Whether discussing vaccination, climate science, the state of the budget or educational reform, it is common to hear calls for “the facts”. The appealing simplicity of the word “fact” is instrumental in its frequent employment as a persuasive device, but it is a deceptive siren call if you really want to change someone’s mind.
There is a strong tendency, particularly in those supporting a scientific position, to think that if only the facts could be made clear, people would follow the logical pathway to an inevitable and common conclusion.
We assume that our clarity of vision allows us to infer from a set of facts to a particular conclusion, and that those reaching alternative conclusions must be victims of bias or confused thinking. This often results in a conviction that saying something slower or louder will do the job.
Unfortunately, this is like trying to lift a mattress by one corner; there is very little movement given the effort involved. The delivery of factual information is a necessary condition to change minds. However, it is not always sufficient.
That we accept a view that someone else does not, or vice versa, is seldom a function of intellect or capacity to reason. It is better understood as a difference in prior beliefs. This is crucial to understand how our persuasive efforts can be improved.
One of the most successful theories of reasoning is Bayes’ theorem. While being a statement about the probability of something being true, it can be thought of as the likelihood of someone believing that a view is true (say a particular theory or hypothesis), having assigned an initial subjective probability to that view and then processing some evidence in support of that view.
The consequence of this, simply put, is that an old view with new evidence leads to an updated view. Bayesian reasoning is widely accepted as a rational means of modifying our beliefs about the world.
The likelihood of a rational person accepting a view after processing evidence in support of that view is a function of:
how likely they think the view is to be true before seeing the evidence (the prior belief); and
how likely they think the view is to explain or predict the evidence – that is, the strength of the connection between the evidence and the view.
What is often overlooked is that both of these contribute strongly to the formation of new beliefs. When used to calculate probabilities, they are multiplied together. If the first is weak, it requires a much stronger contribution from the second. If the first is strong, little impact from the second is needed.

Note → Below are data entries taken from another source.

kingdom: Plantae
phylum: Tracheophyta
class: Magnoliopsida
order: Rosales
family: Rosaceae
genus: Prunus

What’s more, the second likelihood contains two specific requirements: that the evidence is accepted as true, and that the evidence is accepted as connected to the target view or belief.
The climate change ‘debate’
For example, consider providing a rational person who has a weak prior belief in anthropogenic global warming (AGW) with evidence of sea level rise and claiming that this is a result of AGW. Such a person could be less likely to accept both that sea levels are rising and that this rise is a result of AGW.
For the rational person, using Bayesian reasoning, it takes more to change an existing view than it does to reinforce it. A weak prior belief in a view (or a strong belief opposing it) implies that, for change to occur, the evidence in support of that view needs to be stronger than otherwise. Conversely, a stronger prior belief means ready acceptance of new evidence. Prior beliefs create an inertia that opposes change.
This explains why so much effort has been expended by those with financial or political reasons to oppose the science of AGW to provide evidence against it. If people have reasons not to change an initial view, then change is less likely, even if evidence for change is strong.
This might seem a little obvious, but remember that the value of understanding Bayesian reasoning lies in showing us the need to address prior beliefs - especially for rational people. It is prior beliefs, not necessarily a lack of clarity and reasoning, that determine differences in responding to evidence.
After all, it’s not as if belief in global warming is all about the science. It’s the prior beliefs that drive acceptance of or opposition to an idea.
Using facts as weapons is counterproductive
We cannot assume that a clinical injection of facts has the same effect on any two people. Their prior beliefs may differ and hence the Bayesian switch that changes our minds may not be thrown.
We should not, therefore, assume that anyone who doesn’t think like us is less intelligent or less capable of reason, and to treat him or her like that is deeply counter-productive. None of us comes to the party with a lack of prior beliefs.
Bayesian reasoning, seen in this way, reflects the dictum popularised by American astronomer Carl Sagan that extraordinary claims require extraordinary evidence. Fair enough, but what is extraordinary for one person may be ordinary for another, depending on prior beliefs.
Given that prior belief is often already in the mix, what we can do is focus on evidence and explain why that evidence is linked to the belief we want to create in others. This is a two-pronged attack that is not always employed, often because the connection between the evidence and the belief seems too complex. The importance of good communication, and often in this context good science communication, becomes apparent in the effort to change views.
Even more importantly, we need to frame new information in a way that is sensitive to prior beliefs. This is not to say it should be compromised, but merely delivered palatably.
Facts are too often weaponised, with the assumption that clear and forceful statements translate into ready acceptance. Unfortunately, for those whose minds are set against it, the opposite is likely to result.
To address both beliefs and reasoning, our arguments must be be as thorough, rigorous, accessible and respectful as possible. Just don’t forget to include the facts.